Thornley’s baseball grave visits, on the other hand, have taken him to far-flung spots in 31 states, as well as Cuba, since he started the hobby on a whim while in Hawaii with his wife, Brenda, in 1995. (“Luckily, she’s always up for adventure too,” he said.) Thornley suggested they make an impromptu visit to the Oahu grave of baseball pioneer Alexander Cartwright Jr., and the side trip reminded him of another story. His dad made a detour when they were on a family outing in Michigan’s Upper Peninsula and decided on the spur of the moment to visit the grave of George Gipp, the legendary Notre Dame football player. Stew was nearly 12 at the time.
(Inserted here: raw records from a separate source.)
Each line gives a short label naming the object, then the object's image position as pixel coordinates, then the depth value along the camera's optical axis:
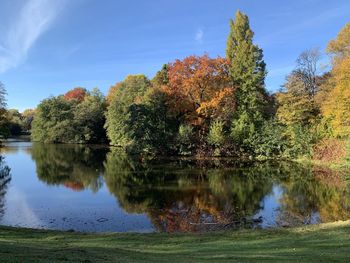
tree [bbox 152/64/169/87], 73.38
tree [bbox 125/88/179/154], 63.16
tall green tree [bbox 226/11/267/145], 59.25
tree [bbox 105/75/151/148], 67.06
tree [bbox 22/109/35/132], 147.12
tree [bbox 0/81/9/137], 43.41
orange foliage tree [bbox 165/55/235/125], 60.19
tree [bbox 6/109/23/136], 137.12
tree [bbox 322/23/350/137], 45.03
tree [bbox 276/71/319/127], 56.07
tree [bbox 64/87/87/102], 134.00
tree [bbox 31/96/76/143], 97.62
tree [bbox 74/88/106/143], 95.12
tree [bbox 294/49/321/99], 60.03
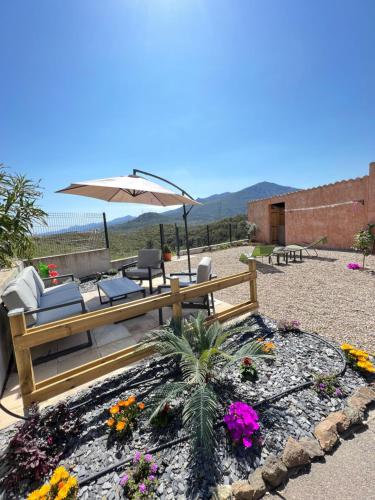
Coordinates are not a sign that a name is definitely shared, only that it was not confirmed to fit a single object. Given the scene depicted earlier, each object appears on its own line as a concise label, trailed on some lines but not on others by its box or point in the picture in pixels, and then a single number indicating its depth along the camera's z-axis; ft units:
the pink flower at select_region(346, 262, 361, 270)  21.31
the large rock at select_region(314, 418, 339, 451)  5.15
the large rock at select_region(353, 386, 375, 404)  6.37
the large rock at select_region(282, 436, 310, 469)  4.78
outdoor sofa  8.77
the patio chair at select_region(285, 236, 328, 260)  26.58
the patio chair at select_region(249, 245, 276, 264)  25.13
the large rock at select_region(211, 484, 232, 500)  4.16
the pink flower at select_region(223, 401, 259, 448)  5.14
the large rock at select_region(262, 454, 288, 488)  4.48
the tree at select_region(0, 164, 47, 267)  11.92
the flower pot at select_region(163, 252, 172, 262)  32.09
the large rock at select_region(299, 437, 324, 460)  4.97
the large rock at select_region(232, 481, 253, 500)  4.18
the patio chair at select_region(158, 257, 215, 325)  11.02
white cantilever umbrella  10.93
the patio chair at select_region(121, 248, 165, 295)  16.97
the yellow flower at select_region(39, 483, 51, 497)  3.89
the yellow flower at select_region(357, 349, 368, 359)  7.54
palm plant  5.08
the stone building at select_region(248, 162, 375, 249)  29.86
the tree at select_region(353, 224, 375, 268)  21.57
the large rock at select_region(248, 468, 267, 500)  4.25
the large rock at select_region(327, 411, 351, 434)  5.55
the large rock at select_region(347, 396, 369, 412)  6.07
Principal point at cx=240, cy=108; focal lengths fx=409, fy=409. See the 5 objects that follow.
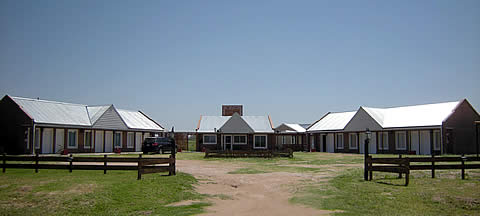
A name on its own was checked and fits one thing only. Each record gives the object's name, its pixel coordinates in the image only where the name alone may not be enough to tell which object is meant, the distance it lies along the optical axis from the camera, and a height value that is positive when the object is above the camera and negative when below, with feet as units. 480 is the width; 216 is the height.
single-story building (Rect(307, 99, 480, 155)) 127.03 -0.33
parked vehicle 129.90 -5.57
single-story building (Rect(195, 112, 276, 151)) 166.20 -3.04
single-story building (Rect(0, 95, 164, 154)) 117.60 -0.02
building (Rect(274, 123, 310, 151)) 185.98 -4.82
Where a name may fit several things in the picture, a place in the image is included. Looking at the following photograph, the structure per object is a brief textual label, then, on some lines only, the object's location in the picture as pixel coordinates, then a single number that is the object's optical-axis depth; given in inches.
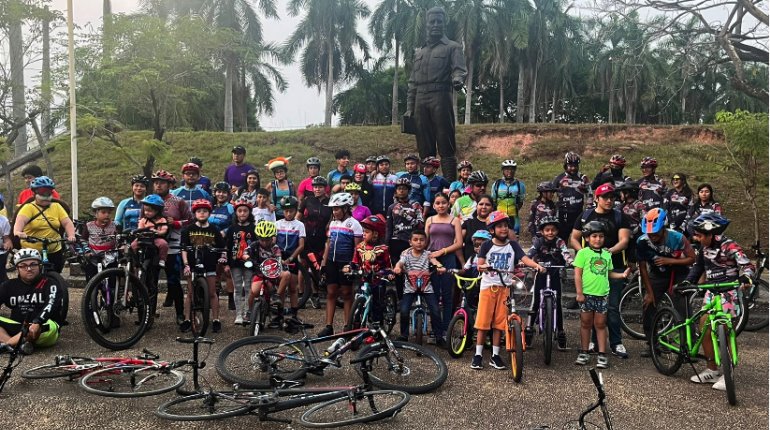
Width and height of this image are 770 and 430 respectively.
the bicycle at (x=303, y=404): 158.7
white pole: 490.9
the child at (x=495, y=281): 220.5
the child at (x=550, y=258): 239.8
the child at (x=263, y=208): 290.4
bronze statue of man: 388.2
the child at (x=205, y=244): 256.2
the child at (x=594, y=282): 225.6
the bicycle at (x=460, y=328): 229.1
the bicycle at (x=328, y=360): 190.2
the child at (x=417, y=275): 238.5
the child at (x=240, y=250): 266.5
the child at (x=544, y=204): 309.1
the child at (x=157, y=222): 261.0
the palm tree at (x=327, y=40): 1396.4
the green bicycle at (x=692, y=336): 183.1
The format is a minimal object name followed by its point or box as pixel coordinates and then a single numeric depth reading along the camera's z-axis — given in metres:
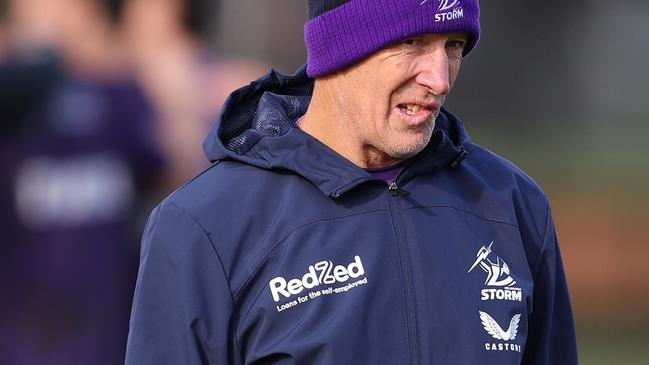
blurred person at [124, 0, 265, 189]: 12.55
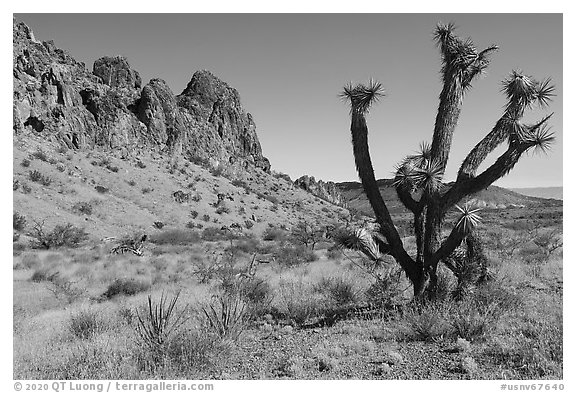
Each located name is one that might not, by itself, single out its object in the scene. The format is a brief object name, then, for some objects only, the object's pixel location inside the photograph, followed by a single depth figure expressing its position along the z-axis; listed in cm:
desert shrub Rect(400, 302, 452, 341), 637
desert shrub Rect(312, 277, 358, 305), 916
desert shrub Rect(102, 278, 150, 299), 1227
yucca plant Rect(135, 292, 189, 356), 541
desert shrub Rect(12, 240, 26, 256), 1765
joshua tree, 732
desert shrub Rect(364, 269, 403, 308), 887
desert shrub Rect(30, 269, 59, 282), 1365
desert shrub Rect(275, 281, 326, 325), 813
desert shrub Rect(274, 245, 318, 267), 1912
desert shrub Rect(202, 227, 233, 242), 2919
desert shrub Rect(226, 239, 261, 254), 2414
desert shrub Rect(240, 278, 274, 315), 895
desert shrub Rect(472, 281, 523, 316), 746
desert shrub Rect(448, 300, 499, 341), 629
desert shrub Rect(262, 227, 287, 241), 3253
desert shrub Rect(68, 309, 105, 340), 730
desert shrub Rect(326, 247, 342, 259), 2103
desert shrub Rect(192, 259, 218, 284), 1372
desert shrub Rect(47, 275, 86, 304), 1148
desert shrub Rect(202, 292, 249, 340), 621
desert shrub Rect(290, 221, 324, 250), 2844
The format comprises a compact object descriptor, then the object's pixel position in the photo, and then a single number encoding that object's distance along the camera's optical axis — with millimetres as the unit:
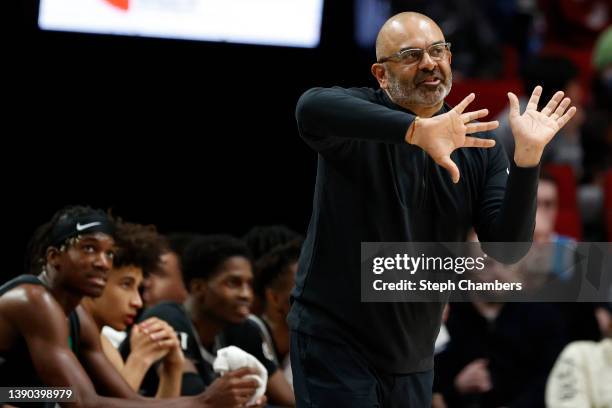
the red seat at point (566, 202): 15133
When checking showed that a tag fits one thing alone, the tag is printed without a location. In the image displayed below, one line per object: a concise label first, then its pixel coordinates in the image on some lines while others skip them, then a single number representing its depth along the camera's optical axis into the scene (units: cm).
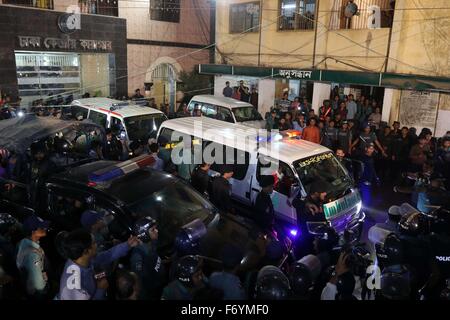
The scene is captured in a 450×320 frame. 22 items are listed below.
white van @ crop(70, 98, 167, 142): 984
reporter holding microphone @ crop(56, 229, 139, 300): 348
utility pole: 1690
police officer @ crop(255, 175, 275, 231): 577
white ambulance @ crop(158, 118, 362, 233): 628
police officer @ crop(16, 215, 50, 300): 390
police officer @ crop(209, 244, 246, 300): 350
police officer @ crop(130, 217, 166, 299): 397
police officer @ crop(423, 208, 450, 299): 389
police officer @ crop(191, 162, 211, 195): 661
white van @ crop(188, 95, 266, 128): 1229
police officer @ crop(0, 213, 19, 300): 381
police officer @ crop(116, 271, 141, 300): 321
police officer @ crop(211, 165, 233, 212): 606
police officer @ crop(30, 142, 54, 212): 542
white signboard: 1205
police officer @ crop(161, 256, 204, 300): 337
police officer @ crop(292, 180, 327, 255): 573
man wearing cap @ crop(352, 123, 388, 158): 946
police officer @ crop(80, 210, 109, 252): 449
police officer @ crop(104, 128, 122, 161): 876
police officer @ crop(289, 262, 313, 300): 367
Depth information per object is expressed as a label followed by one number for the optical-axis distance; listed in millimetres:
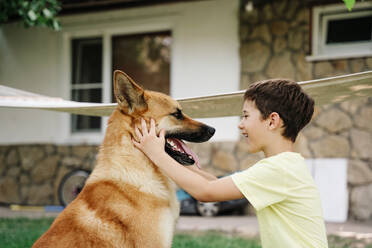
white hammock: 2256
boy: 1632
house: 5363
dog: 1789
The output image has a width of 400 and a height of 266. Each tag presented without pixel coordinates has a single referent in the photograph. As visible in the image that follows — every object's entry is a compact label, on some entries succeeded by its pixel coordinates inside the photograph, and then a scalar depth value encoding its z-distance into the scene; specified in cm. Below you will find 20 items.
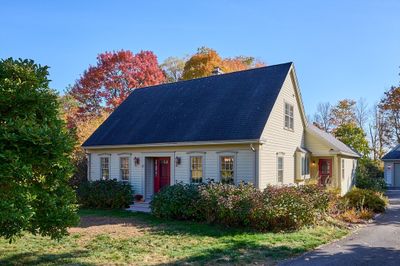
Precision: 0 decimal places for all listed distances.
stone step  1655
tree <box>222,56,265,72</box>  3797
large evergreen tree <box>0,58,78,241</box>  664
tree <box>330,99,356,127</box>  4869
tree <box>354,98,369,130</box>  5136
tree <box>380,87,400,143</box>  2242
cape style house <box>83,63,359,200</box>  1580
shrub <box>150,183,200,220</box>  1353
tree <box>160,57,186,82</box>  4334
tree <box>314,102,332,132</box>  5038
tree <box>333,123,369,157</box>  3619
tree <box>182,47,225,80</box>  3609
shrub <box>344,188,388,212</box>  1698
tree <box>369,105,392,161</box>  4841
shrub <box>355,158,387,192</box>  2719
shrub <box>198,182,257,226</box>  1186
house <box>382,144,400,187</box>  3775
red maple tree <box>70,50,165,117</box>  3866
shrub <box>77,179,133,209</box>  1759
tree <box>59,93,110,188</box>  2227
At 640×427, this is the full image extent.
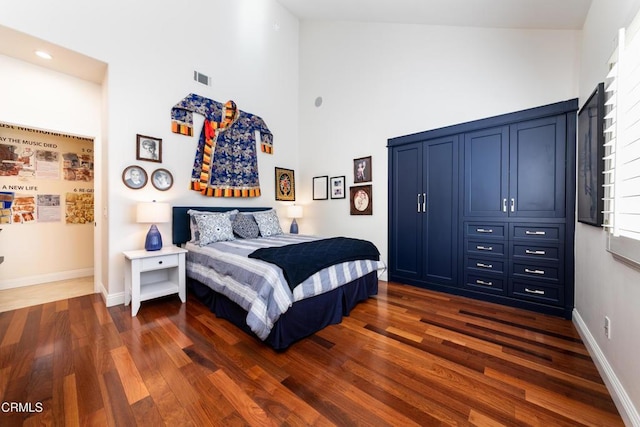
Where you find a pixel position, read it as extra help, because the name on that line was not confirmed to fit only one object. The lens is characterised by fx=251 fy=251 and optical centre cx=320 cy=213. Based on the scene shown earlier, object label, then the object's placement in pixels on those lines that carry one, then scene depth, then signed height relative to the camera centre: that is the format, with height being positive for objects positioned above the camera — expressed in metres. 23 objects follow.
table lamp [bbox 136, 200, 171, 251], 2.84 -0.07
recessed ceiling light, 2.61 +1.65
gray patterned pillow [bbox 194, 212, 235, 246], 3.13 -0.22
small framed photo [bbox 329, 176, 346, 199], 4.38 +0.42
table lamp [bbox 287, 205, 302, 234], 4.72 -0.02
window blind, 1.30 +0.36
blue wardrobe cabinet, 2.55 +0.04
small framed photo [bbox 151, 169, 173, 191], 3.22 +0.41
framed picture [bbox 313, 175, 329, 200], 4.61 +0.44
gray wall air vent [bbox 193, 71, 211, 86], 3.57 +1.92
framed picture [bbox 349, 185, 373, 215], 4.01 +0.18
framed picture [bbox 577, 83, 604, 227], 1.78 +0.42
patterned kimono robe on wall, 3.52 +1.04
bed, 1.94 -0.68
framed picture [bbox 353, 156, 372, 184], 4.02 +0.67
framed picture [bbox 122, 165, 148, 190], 2.97 +0.41
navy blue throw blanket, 2.08 -0.43
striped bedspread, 1.92 -0.63
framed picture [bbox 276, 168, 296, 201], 4.77 +0.51
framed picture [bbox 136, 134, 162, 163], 3.06 +0.78
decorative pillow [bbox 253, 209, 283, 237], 3.79 -0.19
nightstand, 2.58 -0.76
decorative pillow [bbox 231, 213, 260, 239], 3.54 -0.23
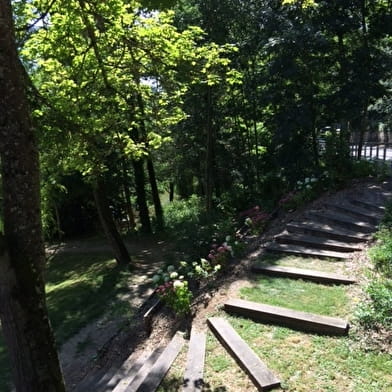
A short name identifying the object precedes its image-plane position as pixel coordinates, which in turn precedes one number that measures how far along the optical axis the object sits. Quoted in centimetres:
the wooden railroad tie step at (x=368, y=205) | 742
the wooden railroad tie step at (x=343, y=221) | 673
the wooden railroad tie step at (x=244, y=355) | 332
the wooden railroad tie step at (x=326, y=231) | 640
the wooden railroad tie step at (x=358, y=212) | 705
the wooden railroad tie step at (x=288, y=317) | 400
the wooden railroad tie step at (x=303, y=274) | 507
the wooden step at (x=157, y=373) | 365
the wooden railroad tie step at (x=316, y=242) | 612
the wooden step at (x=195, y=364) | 349
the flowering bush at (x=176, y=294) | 481
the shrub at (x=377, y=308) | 389
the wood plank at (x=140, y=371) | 387
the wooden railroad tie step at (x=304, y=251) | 587
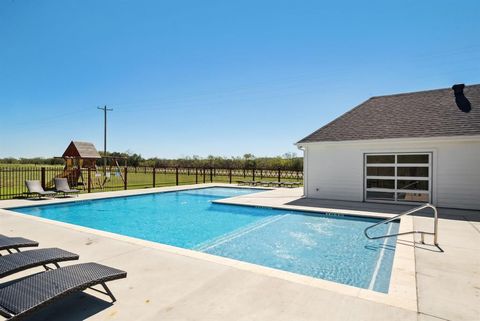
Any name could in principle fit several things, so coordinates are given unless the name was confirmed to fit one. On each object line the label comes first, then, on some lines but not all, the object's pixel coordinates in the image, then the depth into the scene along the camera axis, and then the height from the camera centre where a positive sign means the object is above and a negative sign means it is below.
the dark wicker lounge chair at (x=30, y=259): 3.54 -1.38
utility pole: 36.62 +5.09
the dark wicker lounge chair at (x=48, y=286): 2.71 -1.42
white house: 10.97 +0.52
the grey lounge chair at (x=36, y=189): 13.33 -1.41
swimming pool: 5.88 -2.19
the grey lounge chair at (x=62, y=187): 14.27 -1.36
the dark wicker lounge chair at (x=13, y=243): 4.56 -1.44
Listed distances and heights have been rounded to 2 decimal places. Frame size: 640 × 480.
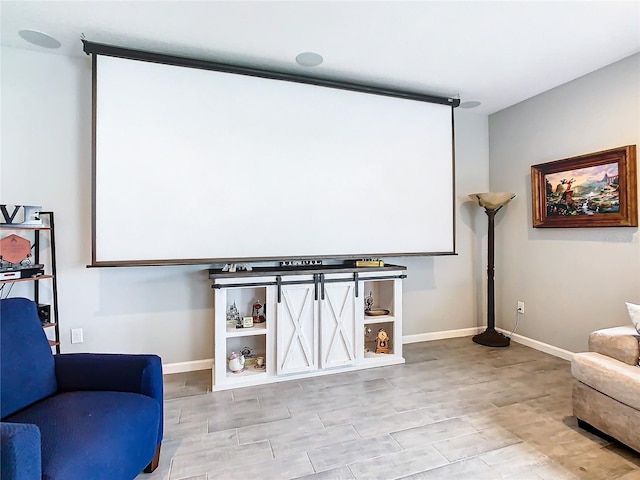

He believes that’s how his passion for such adventures was born.
Thornley is now two decades into his Baseball Hall of Fame quest. He said he hasn’t given up visiting the remaining eight or so HOFers who have died since the last time his collection was complete.
His sleuthing trips have taken him to remote spots, such as Swifton, Arkansas, the tiny town where Tigers great George Kell is buried. On an extended California swing that allowed him to cross five names off the list. (Leo Durocher, who was tough to find, is buried at Forest Lawn in the Hollywood Hills, not far from Ricky Nelson of “The Adventures of Ozzie and Harriet” fame.) While visiting Martin Dihigo’s grave at another stop on his 2001 Cuba trip, the locals were so proud anyone cared enough to make the trek that they threw Stew and Brenda a dinner and dancing party.
The visit to Waddell’s monument in San Antonio was intriguing because the left-handed strikeout pitcher was known to run out of ballparks if he heard fire truck sirens blaring, one of many quirks that has fed speculation Waddell suffered from an undisclosed mental illness.
“When I got to his grave, someone before me had left a small toy fire truck there,” Thornley said, “which I thought was kind of a nice tribute to him in a cool, understated kind of way.”
Other burial sites can be more elusive to find, but Thornley said it helps that there is a graveyard explorer’s grapevine to spread news, such as when the family of Dodgers great Don Drysdale moved his ashes out of Forest Lawn Memorial Park in Glendale, California. Thornley also got word when another graver reported that he had successfully made an appointment at the Alcor Life Extension Foundation in Scottsdale, Arizona, to see where Ted Williams’ remains are frozen in a canister and posted some photos to document his visit.
Thornley hasn’t made it to Alcor — yet.
But he and Brenda have already bought their own grave plot near their suburban Minneapolis home.
One other note: During his January trip to New York, during which he saw Torriente’s grave in Queens, Thornley also visited the Brooklyn grave of Gil Hodges, the former Dodgers great and World Series-winning Mets manager who is controversially not in the Hall of Fame, despite much lobbying.
If and when Hodges does get into Cooperstown, Thornley will again be able to say, “Been there, done that.”
“I know some people think it’s strange,” he laughingly admitted. I know.”